One sip of coffee and Everett’s throat spasmed, clenching around the bitterness, the oil-slick tar that filled his mouth. He coughed, rolling to the side in case he couldn’t keep it down.

Laughter hit him. Lawrence, brushing the horses. Trigger preened under his touch, shaking his head. “Cowboy coffee,” Lawrence called. “It’ll peel paint off a barn. But it will also wake you up, get you goin’.”

“Got that right,” Everett choked out. The coffee was stronger than anything he’d had in the Army, anything made out at the firebase or downrange. He used to shove coffee grinds from his MREs into his lip like chew, but even that didn’t compare to the sludge Lawrence made him.

He managed a few more sips before he couldn’t take it. His hands shook as he stuffed the sleeping bag back in its sack, and his stomach tumbled as he carried everything to Lawrence and Trigger. Lantana was grazing on meadow grasses, still picketed.

Everett searched for the end of the rope, the picket tied to a small birch at the edge of the meadow.You know what people never think of? It’s the things they do that are routine.

Lawrence had tied a constrictor knot around the trunk.

Same as the rope that secured Carson Riley’s noose.

His eyes flicked to Lawrence.

Lantana whickered as Everett approached. She tossed her head toward him, chewing on grass.

“Here.” Lawrence passed Lantana’s bit and bridle to him, pulling it from his open shirt. The flannel was unbuttoned down to his mid chest.

Everett’s gaze dragged to the furred pecs, the carved muscle peeking through the plaid.

He kept working on Trigger, cinching the saddle and adjusting the stirrups. He didn’t look at Everett. “Put that in your shirt. Warm the metal up. You’d be pissed if you got freezin’ metal in your mouth first thing, huh?”

He tore his gaze away from Lawrence’s chest and fumbled at his own buttons. The bit was already warmed from Lawrence’s skin, but still cool as he slid it under his arm.

He stared at the constrictor knot, his mind churning.

What else was there to find? What else might Lawrence reveal, slip up and let tumble loose while he wasn’t thinking?

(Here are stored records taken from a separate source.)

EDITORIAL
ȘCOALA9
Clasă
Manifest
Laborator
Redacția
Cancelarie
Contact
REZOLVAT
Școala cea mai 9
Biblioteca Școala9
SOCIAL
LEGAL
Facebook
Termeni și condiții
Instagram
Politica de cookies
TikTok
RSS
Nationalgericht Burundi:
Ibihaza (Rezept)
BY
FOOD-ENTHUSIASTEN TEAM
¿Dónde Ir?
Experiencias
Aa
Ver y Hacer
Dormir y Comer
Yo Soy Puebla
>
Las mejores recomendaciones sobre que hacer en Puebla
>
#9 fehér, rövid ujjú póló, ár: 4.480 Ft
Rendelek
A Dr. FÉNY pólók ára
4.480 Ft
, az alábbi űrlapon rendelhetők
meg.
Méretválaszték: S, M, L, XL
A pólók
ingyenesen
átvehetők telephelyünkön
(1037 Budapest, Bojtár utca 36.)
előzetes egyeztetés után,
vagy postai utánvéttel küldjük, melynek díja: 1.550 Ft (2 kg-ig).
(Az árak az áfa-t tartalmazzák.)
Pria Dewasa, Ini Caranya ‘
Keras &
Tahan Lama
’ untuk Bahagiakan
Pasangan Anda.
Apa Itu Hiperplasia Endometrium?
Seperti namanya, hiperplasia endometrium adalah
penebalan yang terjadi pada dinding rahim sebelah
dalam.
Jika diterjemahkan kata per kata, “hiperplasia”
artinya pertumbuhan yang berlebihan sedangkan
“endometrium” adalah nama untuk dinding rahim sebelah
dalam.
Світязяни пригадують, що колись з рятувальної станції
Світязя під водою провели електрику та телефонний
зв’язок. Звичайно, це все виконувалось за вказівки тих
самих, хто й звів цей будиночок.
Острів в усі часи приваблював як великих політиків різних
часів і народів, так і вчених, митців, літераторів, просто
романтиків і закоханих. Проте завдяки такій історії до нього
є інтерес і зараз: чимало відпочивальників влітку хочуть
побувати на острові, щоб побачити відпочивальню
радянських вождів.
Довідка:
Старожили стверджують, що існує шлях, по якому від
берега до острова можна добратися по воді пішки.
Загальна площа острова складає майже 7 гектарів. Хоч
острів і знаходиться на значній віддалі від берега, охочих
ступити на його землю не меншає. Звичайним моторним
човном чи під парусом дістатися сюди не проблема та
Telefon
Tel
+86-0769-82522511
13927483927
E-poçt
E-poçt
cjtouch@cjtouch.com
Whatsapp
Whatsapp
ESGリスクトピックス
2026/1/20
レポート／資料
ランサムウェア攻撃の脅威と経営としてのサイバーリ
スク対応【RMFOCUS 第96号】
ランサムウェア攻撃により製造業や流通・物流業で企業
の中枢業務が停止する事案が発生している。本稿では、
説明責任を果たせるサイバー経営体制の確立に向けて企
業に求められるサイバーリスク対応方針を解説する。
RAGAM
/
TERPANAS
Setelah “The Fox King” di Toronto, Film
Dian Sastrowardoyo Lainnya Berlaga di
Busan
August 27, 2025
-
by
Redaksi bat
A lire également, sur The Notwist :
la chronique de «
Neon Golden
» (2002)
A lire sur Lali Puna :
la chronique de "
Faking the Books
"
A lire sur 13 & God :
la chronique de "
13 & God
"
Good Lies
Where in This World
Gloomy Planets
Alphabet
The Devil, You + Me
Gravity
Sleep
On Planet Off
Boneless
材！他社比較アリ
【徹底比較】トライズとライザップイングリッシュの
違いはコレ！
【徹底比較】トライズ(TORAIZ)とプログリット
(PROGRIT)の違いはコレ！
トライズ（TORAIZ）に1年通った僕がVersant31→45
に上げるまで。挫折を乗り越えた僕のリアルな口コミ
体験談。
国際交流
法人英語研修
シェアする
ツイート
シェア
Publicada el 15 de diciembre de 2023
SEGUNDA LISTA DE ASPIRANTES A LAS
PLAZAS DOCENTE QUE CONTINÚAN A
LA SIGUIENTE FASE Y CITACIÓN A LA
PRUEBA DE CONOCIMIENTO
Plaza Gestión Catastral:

Lawrence packed their gear and stomped out the fire while Everett saddled Lantana. She nibbled on his arm, his sleeve, as he tightened the cinch. He ran his fingers through her mane.

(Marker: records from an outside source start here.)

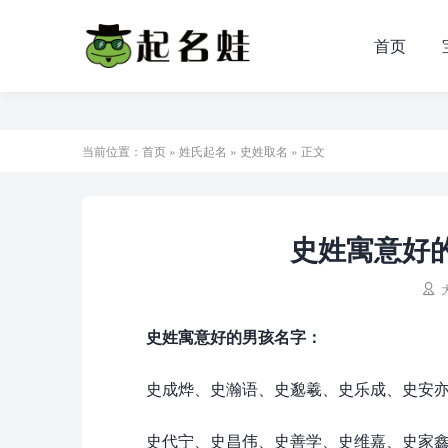
首页
当前位置：
首页
»
姓氏起名
»
史姓取名
» 正文
史姓寓意好的

史姓寓意好的男孩名字：
史成烨、史瀚语、史邈羲、史乐成、史安
史代宁、史昌伟、史善学、史维嘉、史家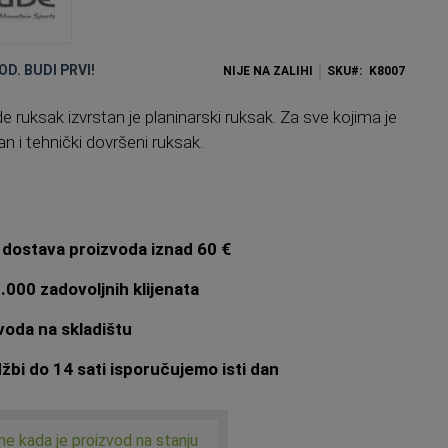
OD. BUDI PRVI!
NIJE NA ZALIHI
SKU
K8007
 ruksak izvrstan je planinarski ruksak. Za sve kojima je
 i tehnički dovršeni ruksak.
dostava proizvoda iznad 60 €
.000 zadovoljnih klijenata
oda na skladištu
bi do 14 sati isporučujemo isti dan
me kada je proizvod na stanju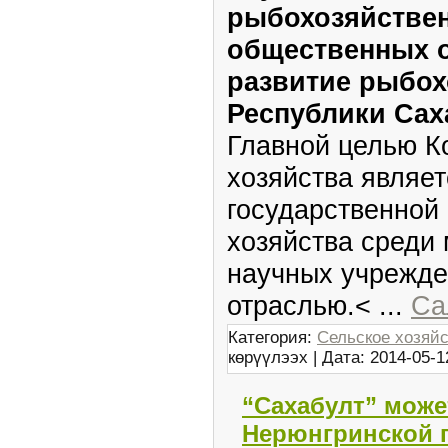
рыбохозяйствен
общественных 
развитие рыбох
Республики Саха
Главной целью К
хозяйства являе
государственной 
хозяйства среди 
научных учрежде
отраслью.<
...
Са
Категория:
Сельское хозяй
көрүүлээх | Дата:
2014-05-1
“Сахабулт” може
Нерюнгринской 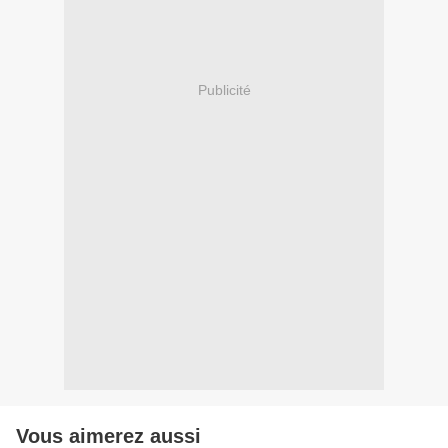
Publicité
Vous aimerez aussi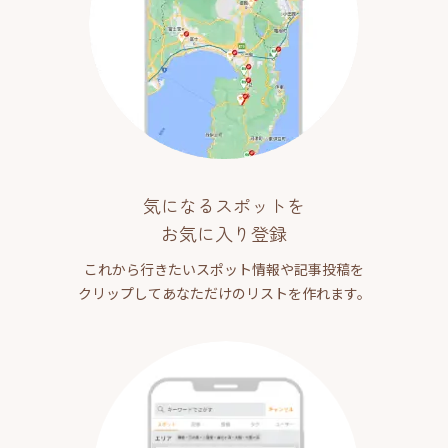
気になるスポットを
お気に入り登録
これから行きたいスポット情報や記事投稿を
クリップしてあなただけのリストを作れます。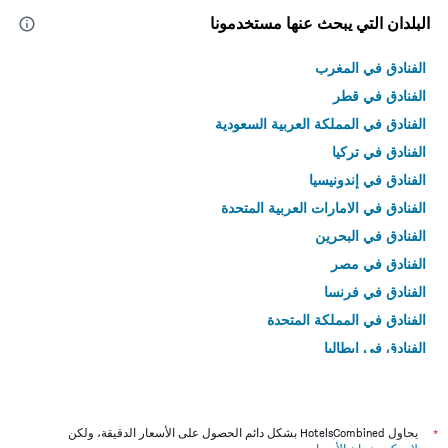
البلدان التي يبحث عنها مستخدمونا
الفنادق في المغرب
الفنادق في قطر
الفنادق في المملكة العربية السعودية
الفنادق في تركيا
الفنادق في إندونيسيا
الفنادق في الامارات العربية المتحدة
الفنادق في البحرين
الفنادق في مصر
الفنادق في فرنسا
الفنادق في المملكة المتحدة
الفنادق في إيطاليا
الفنادق في تايلاند
*
يحاول HotelsCombined بشكل دائم الحصول على الأسعار الدقيقة، ولكن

He closed his eyes, leaned into Lantana’s shoulder. He was hovering over something inside of himself, suspended over a hole he’d thought he’d buried in his soul. Something about being back on his own and buried in the unpeeled world had brought back a rawness inside of him. Had opened up parts of his soul he’d long thought dead, cut out and thrown away. The last time he’d slept under the stars, he’d been a different man in a different life. He thought—

A single rifle shot broke the stillness of the morning. The shot echoed off Crazy Peak and bounced down the slopes, echoes slowly dying as the sound rolled on and on.

There was haunting sound to a lone rifle shot. One shot was out of place. One shot was never right.

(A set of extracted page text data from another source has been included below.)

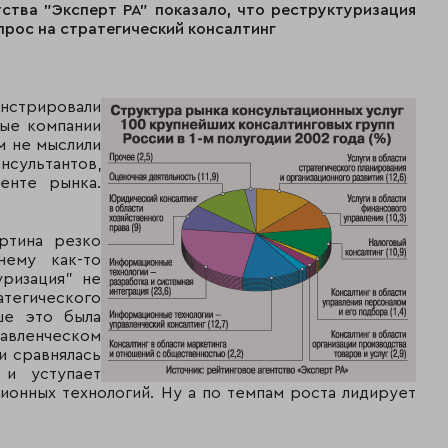
ства "Эксперт РА" показало, что реструктуризация
прос на стратегический консалтинг
нстрировали
ые компании
м не мыслили
ультантов,
енте рынка.
ртина резко
нему как-то
уризация" не
тегического
ше это была
авленческом
и сравнялась
 и уступает
ионных технологий. Ну а по темпам роста лидирует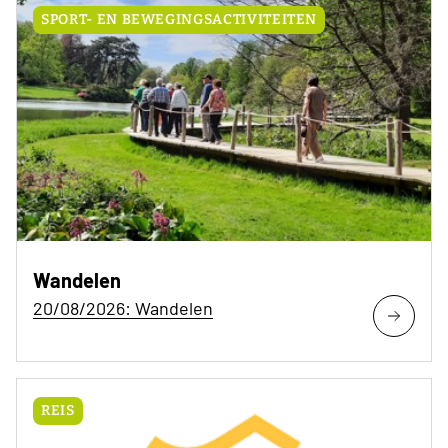
SPORT- EN BEWEGINGSACTIVITEITEN
Wandelen
20/08/2026: Wandelen
REIS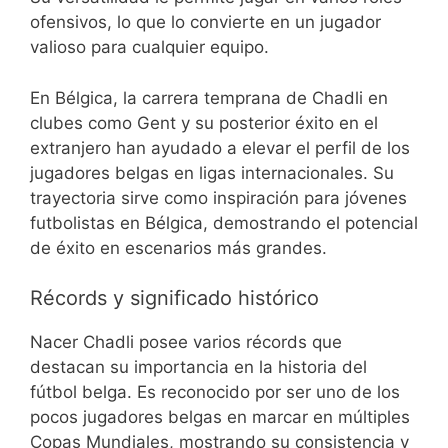
ofensivos, lo que lo convierte en un jugador
valioso para cualquier equipo.
En Bélgica, la carrera temprana de Chadli en
clubes como Gent y su posterior éxito en el
extranjero han ayudado a elevar el perfil de los
jugadores belgas en ligas internacionales. Su
trayectoria sirve como inspiración para jóvenes
futbolistas en Bélgica, demostrando el potencial
de éxito en escenarios más grandes.
Récords y significado histórico
Nacer Chadli posee varios récords que
destacan su importancia en la historia del
fútbol belga. Es reconocido por ser uno de los
pocos jugadores belgas en marcar en múltiples
Copas Mundiales, mostrando su consistencia y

“It’s not huntin’ season,” Lawrence growled. He jogged to Trigger, swinging into the saddle and grabbing the reins.

“Do you have a poaching problem?” Off-season hunters in the back country, killing game out of the hunting season, was always an issue. Some places had it worse than others.

“Not here. This is Endless Sky range. This isn’t public land.” Lawrence pulled his rifle out of his saddle scabbard. He held it up, barrel to the sky.

It could be a hundred different things. A cowboy putting down a hurt head. Or putting his horse out of misery if a rider had an accident. Or shooting a predator. They waited, listening for more shots. Three in sequence was the universal request for aid. A man in trouble could fire three shots and anyone around would come to help.

But there was nothing. Silence, and an eerie stillness that had settled over the slopes, the peak. Even the animals had gone quiet, the morning birds halting their songs, everything within the forest holding their breath.

Everett met Lawrence’s gaze. “Did that come from Robin’s Roost?” They were still on the hunt for the rustlers.